Entries shown:
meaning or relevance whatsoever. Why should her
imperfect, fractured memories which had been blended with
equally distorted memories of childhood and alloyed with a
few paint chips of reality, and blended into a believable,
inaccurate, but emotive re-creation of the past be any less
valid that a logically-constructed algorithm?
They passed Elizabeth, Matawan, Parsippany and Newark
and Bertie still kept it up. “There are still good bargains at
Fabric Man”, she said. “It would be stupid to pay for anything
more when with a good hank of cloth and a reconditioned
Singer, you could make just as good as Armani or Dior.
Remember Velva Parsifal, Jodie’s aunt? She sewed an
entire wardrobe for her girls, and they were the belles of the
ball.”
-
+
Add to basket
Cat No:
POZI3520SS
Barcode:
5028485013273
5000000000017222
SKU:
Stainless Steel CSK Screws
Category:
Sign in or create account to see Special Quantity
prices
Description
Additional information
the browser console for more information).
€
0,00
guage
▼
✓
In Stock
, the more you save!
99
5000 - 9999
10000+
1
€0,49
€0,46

Directions: Report the number of lines in the material above that contain "more". Nothing else is wanted.

Task solution: 3